Google DeepMind CEO Demis Hassabis revealed plans to eventually fuse the company’s Gemini AI with its Veo video generator, aiming to teach the AI more about the physical world, during a recent appearance on the Possible podcast.
Hassabis explained the strategy aligns with their vision for a “universal digital assistant” capable of aiding users in real-world scenarios. “We’ve always built Gemini, our foundation model, to be multimodal from the beginning,” he stated on the podcast co-hosted by Reid Hoffman.
This move reflects a broader industry shift towards versatile “omni” models. Google’s latest Gemini versions already handle audio, image, and text generation, while rivals like OpenAI enable image creation in ChatGPT, and Amazon intends to launch an “any-to-any” model.
Developing these comprehensive models demands vast datasets spanning video, images, audio, and text.

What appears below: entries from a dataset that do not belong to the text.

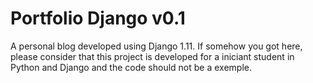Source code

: # Portfolio Django v0.1

A personal blog developed using Django 1.11.
If somehow you got here, please consider that this project is developed for a iniciant student in Python and Django and the code should not be a exemple.
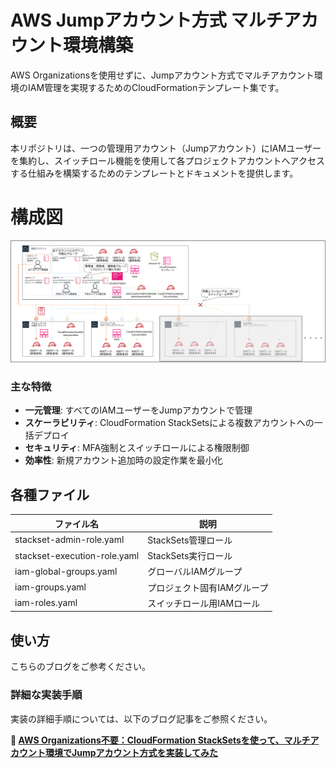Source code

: # AWS Jumpアカウント方式 マルチアカウント環境構築

AWS Organizationsを使用せずに、Jumpアカウント方式でマルチアカウント環境のIAM管理を実現するためのCloudFormationテンプレート集です。

## 概要

本リポジトリは、一つの管理用アカウント（Jumpアカウント）にIAMユーザーを集約し、スイッチロール機能を使用して各プロジェクトアカウントへアクセスする仕組みを構築するためのテンプレートとドキュメントを提供します。

# 構成図

![architecture](./images/architecture.png)

### 主な特徴

- **一元管理**: すべてのIAMユーザーをJumpアカウントで管理
- **スケーラビリティ**: CloudFormation StackSetsによる複数アカウントへの一括デプロイ
- **セキュリティ**: MFA強制とスイッチロールによる権限制御
- **効率性**: 新規アカウント追加時の設定作業を最小化

## 各種ファイル

| ファイル名 | 説明 |
|-----------|-----|
| stackset-admin-role.yaml | StackSets管理ロール |
| stackset-execution-role.yaml | StackSets実行ロール |
| iam-global-groups.yaml | グローバルIAMグループ |
| iam-groups.yaml | プロジェクト固有IAMグループ |
| iam-roles.yaml | スイッチロール用IAMロール |

## 使い方

こちらのブログをご参考ください。


### 詳細な実装手順

実装の詳細手順については、以下のブログ記事をご参照ください。

**📝 [AWS Organizations不要：CloudFormation StackSetsを使って、マルチアカウント環境でJumpアカウント方式を実装してみた](ブログURL)**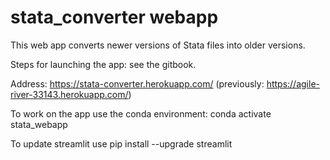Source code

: # stata_converter webapp
This web app converts newer versions of Stata files into older versions.

Steps for launching the app: see the gitbook.

Address: https://stata-converter.herokuapp.com/ (previously: https://agile-river-33143.herokuapp.com/)

To work on the app use the conda environment:
conda activate stata_webapp

To update streamlit use
pip install --upgrade streamlit
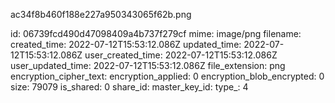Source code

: ac34f8b460f188e227a950343065f62b.png

id: 06739fcd490d47098409a4b737f279cf
mime: image/png
filename: 
created_time: 2022-07-12T15:53:12.086Z
updated_time: 2022-07-12T15:53:12.086Z
user_created_time: 2022-07-12T15:53:12.086Z
user_updated_time: 2022-07-12T15:53:12.086Z
file_extension: png
encryption_cipher_text: 
encryption_applied: 0
encryption_blob_encrypted: 0
size: 79079
is_shared: 0
share_id: 
master_key_id: 
type_: 4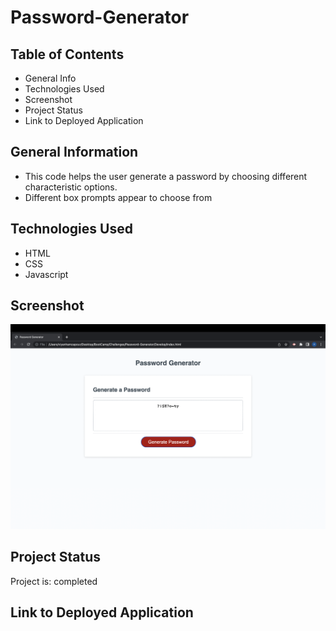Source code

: # Password-Generator 

## Table of Contents
* General Info
* Technologies Used
* Screenshot
* Project Status
* Link to Deployed Application

## General Information
* This code helps the user generate a password by choosing different characteristic options.
* Different box prompts appear to choose from

## Technologies Used
* HTML
* CSS
* Javascript

## Screenshot
![SCREENSHOT](./images/PWSCREENSHOT.png)

## Project Status
Project is: completed

## Link to Deployed Application
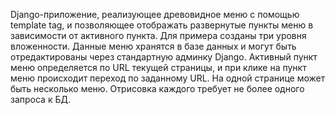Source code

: Django-приложение, реализующее древовидное меню с помощью template tag, и позволяющее отображать развернутые пункты меню
в зависимости от активного пункта. Для примера созданы три уровня вложенности. Данные меню хранятся в базе данных и
могут быть отредактированы через стандартную админку Django. Активный пункт меню определяется по URL текущей страницы, и
при клике на пункт меню происходит переход по заданному URL. На одной странице может быть несколько меню. Отрисовка
каждого требует не более одного запроса к БД.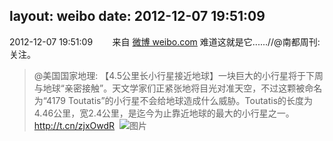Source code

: layout: weibo
date: 2012-12-07 19:51:09
---
2012-12-07 19:51:09  &nbsp;&nbsp;&nbsp;&nbsp;&nbsp;&nbsp; 来自 <a href="http://weibo.com/" rel="nofollow">微博 weibo.com</a>
难道这就是它......//@南都周刊: 关注。
>  @美国国家地理: 【4.5公里长小行星接近地球】一块巨大的小行星将于下周与地球“亲密接触”。天文学家们正紧张地将目光对准天空，不过这颗被命名为“4179 Toutatis”的小行星不会给地球造成什么威胁。Toutatis的长度为4.46公里，宽2.4公里，是迄今为止靠近地球的最大的小行星之一。http://t.cn/zjxOwdR ​​​
>  ![图片](https://ww4.sinaimg.cn/large/6200e46ajw1dzl9f0qwruj.jpg)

Hassabis hinted that the video data fueling Veo largely originates from YouTube, a Google-owned platform.
He elaborated that by processing extensive YouTube content, Veo learns about real-world physics. “[Veo 2] can figure out, you know, the physics of the world,” Hassabis commented regarding the model watching “a lot of YouTube videos.”
Google previously acknowledged to TechCrunch its models “may be” trained on “some” YouTube content, consistent with agreements with creators. Reports suggest Google updated its terms of service last year, potentially expanding access to data for AI training purposes.